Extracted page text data
----------------------------------------

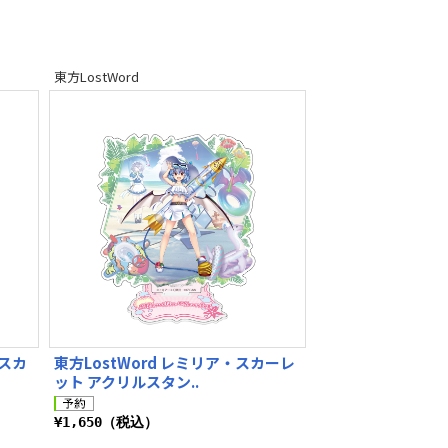
東方LostWord
・スカ
東方LostWord レミリア・スカーレ
ット アクリルスタン..
¥1,650（税込）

----------------------------------------

◆ **Work required**: Hand back the data above exactly, with no images.

◆ **Result of the exercise**:
東方LostWord
・スカ
東方LostWord レミリア・スカーレ
ット アクリルスタン..
¥1,650（税込）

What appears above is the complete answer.